» **Selected extract**:
────────

# Architecture for the Poor



## hkskyline (Sep 13, 2002)

*Poor people, poor homes *
We are told that good mass housing is not a question of aesthetics or style. What a lot of rot
Jonathan Glancey
Wednesday February 8, 2006
The Guardian

It's official. There is one architecture for those with the freedom to choose, another for those for whom a roof over their heads is a matter of all but choiceless necessity. The debate over quality, or lack of it, in the development of mass housing in sweeping tracts of southern England has been fuelled by Cabe, the government's Commission for Architecture and the Built Environment. Its chief executive, Richard Simmons, wrote in the Guardian: "Our challenge is to create the kind of neighbourhoods that people will want to live in. This is not a question of aesthetics or style."

Oh yes it is. I would have thought that Simmons's job was to champion the way buildings and the "built environment" look. However, as he was referring to new housing estates, or "sustainable communities" in New Labour-speak, in the Thames Gateway, a tragic fiction of a non-place in the profitable making, I suppose we must learn to forgive him.

For this stretch of sopping, strangely beautiful land along the banks of the Thames has become the dumping ground of crass new housing for poor people, many of them migrants, employed to clean up the costly messes we make in our homes, offices and public lavatories, and to stick expensive tickets on the windscreens of our cars. This is a no-go area for such trivial things as aesthetics, civility or style.

────────

» **Given entries**:
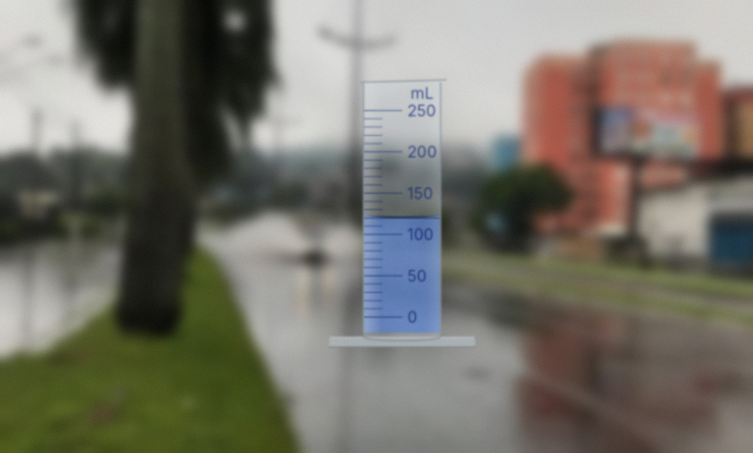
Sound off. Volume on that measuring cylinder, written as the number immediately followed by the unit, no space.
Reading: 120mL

────────

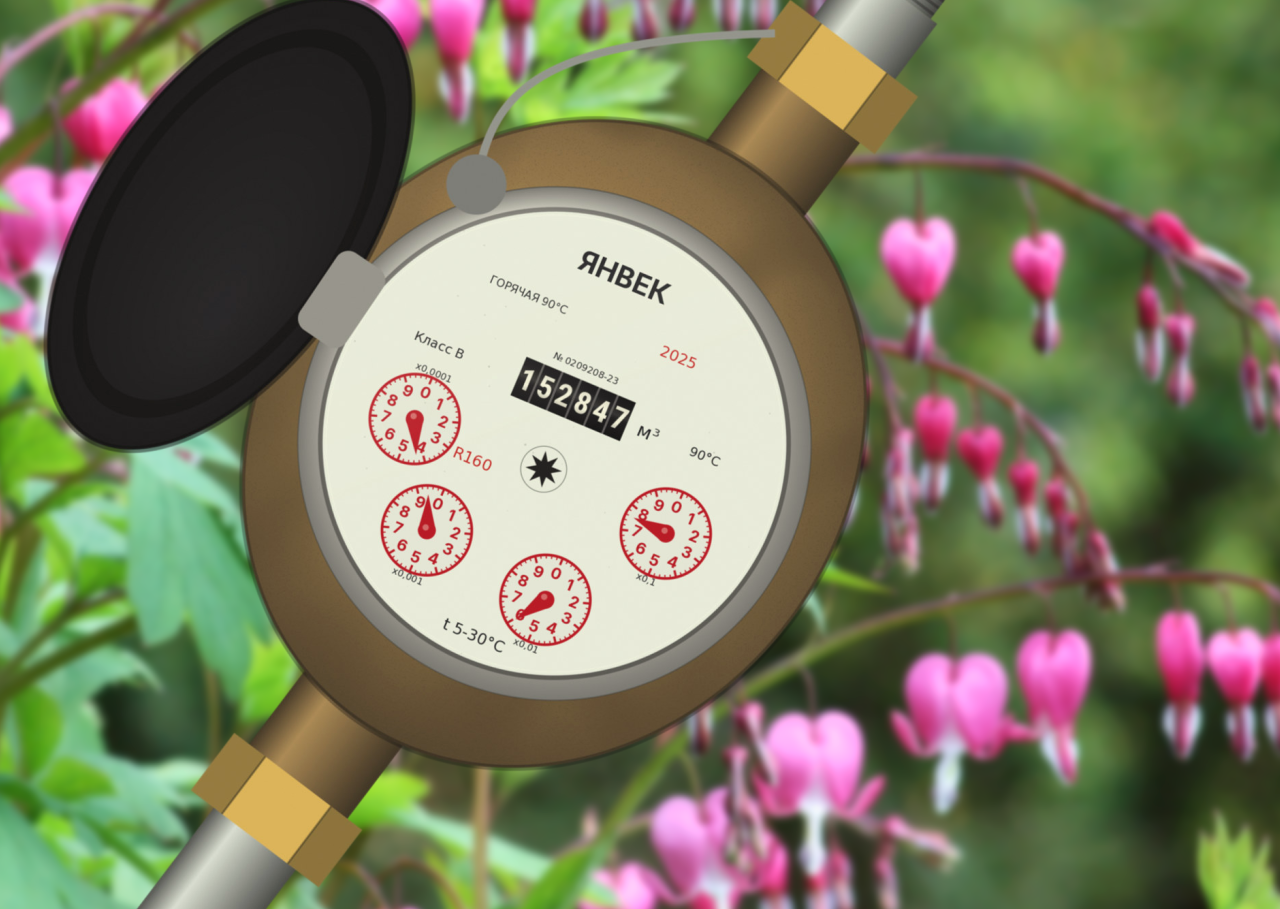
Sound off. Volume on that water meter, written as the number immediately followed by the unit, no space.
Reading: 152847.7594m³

────────

» **Assigned task 1**:
Please repeat from "For this stretch" to "civility or style." in the article on housing for the poor above, copying that part exactly.
» **Assigned task 2**:
In the article on housing for the poor above, what reason does the writer give for concluding that Richard Simmons should be forgiven? Answer in one to three sentences.

» **Answer box 1**:
For this stretch of sopping, strangely beautiful land along the banks of the Thames has become the dumping ground of crass new housing for poor people, many of them migrants, employed to clean up the costly messes we make in our homes, offices and public lavatories, and to stick expensive tickets on the windscreens of our cars. This is a no-go area for such trivial things as aesthetics, civility or style.

» **Answer box 2**:
The writer says Simmons can be forgiven because he was referring to new housing estates, the "sustainable communities" of New Labour-speak, in the Thames Gateway. The writer calls that area a tragic fiction of a non-place in the profitable making.